_Ordem de trabalho 1_:
Organize em lista numerada as linhas de todos os registros abaixo, omitindo as linhas em branco. Deixe as imagens fora da resposta.

====== Trecho citado ======

A linguagem ética do autor se evidencia pelo fato de que este é o livro do Novo Testamento que tem o maior índice de paralelos com o Sermão do Monte. O autor tem grande familiaridade com a leitura de sabedoria do Antigo Testamento, inclusive a apócrifa. Tiago 1.19, por exemplo, é uma citação de Sirácida 5.11. Sua declaração de 4.14 é citação do deutero-canônico Sabedoria de Salomão 2.4. Por esta razão, inclusive, o livro é chamado de “Provérbios do Novo Testamento”. O estilo é o da hokhmâ do Antigo Testamento, fundamentalmente ética. Tiago é um hakhâm e não um teólogo. Desta maneira, podemos compreender que procurar uma teologia da salvação em Tiago é o mesmo que procurá-la no Sermão do Monte ou em Provérbios.
O VALOR DE TIAGO COMO FONTE DE PREGAÇÃO EM NOSSO TEMPO
Creio que o maior problema da Igreja em nosso tempo é de ordem cristológica. Os tempos presentes nos apresentam uma questão curiosa: um Cristo fraco e demônios fortes. A pessoa é de Cristo, mas fica endemoninhada. É de Cristo, tem o Espírito Santo, mas está cheia de maldições: do nome, das palavras proferidas por outros, etc. O evangelho é mostrado como insuficiente e o poder de Cristo é incapaz de encher a vida da pessoa. Ela precisa de gurus para quebrar suas maldições, como na Igreja Católica se necessita de um sacerdote. Na realidade, é a doutrina do sacerdócio universal de todos os salvos, que está sendo negada. O sacerdotalismo católico-medieval está ressuscitando no baixo-carismatismo. Tudo isto deriva de uma visão incompleta da obra de Cristo.
Cristo está perdendo o impacto sobre a Igreja, que está mais fascinada por demônios que por ele. Não exagero. Quantos sermões vocês ouvem na televisão sobre a pessoa de Jesus, e quantos sobre a obra de demônios? Numa livraria evangélica, certa vez, procurei um livro sobre Cristologia e não achei um sequer. Mas contei 42 sobre demônios, guerra espiritual, maldições, etc.
Parte disto é obra do misticismo contemporâneo. Só que o misticismo está centrado em demônios porque estão dão mais ibope do que Cristo. Como efeito secundário do movimento nova era, estamos vendo entidades espirituais em tudo. Uma jovem me perguntou se podia comer acarajé, na Bahia. Perguntei-lhe qual era a questão. Ela ouvira dizer que as mães de santos colocam um demônio em cada acarajé. Outra me indagou sobre a homeopatia porque soubera que na manipulação nas farmácias se colocam demônios nos remédios. Este misticismo exacerbado se aliou com o estrelato do demônio que começou com filme O exorcista e pegou uma Igreja sem doutrina, sem fundamentos bíblicos, mais preocupada com sentimentos e sensações do que com conteúdo. Uma Igreja que se vale mais do marketing do que da teologia. E faz um estrago. Temos muita espiritualidade e pouca ética. Como pode ser isto?

====== Dados fornecidos ======

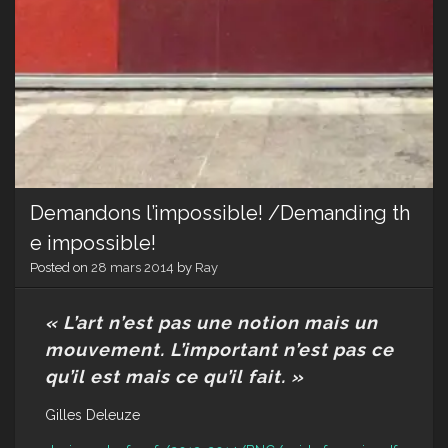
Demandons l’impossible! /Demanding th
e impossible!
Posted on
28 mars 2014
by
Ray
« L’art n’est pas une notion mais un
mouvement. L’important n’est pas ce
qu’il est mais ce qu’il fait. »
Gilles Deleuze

======

_Ordem de trabalho 2_:
Devolva, sem nenhuma alteração, a parte do trecho citado entre “A linguagem ética” e “ou em Provérbios.”, inclusive.

_Resultado 1_:
1. Demandons l’impossible! /Demanding th
2. e impossible!
3. Posted on
4. 28 mars 2014
5. by
6. Ray
7. « L’art n’est pas une notion mais un
8. mouvement. L’important n’est pas ce
9. qu’il est mais ce qu’il fait. »
10. Gilles Deleuze

_Resultado 2_:
A linguagem ética do autor se evidencia pelo fato de que este é o livro do Novo Testamento que tem o maior índice de paralelos com o Sermão do Monte. O autor tem grande familiaridade com a leitura de sabedoria do Antigo Testamento, inclusive a apócrifa. Tiago 1.19, por exemplo, é uma citação de Sirácida 5.11. Sua declaração de 4.14 é citação do deutero-canônico Sabedoria de Salomão 2.4. Por esta razão, inclusive, o livro é chamado de “Provérbios do Novo Testamento”. O estilo é o da hokhmâ do Antigo Testamento, fundamentalmente ética. Tiago é um hakhâm e não um teólogo. Desta maneira, podemos compreender que procurar uma teologia da salvação em Tiago é o mesmo que procurá-la no Sermão do Monte ou em Provérbios.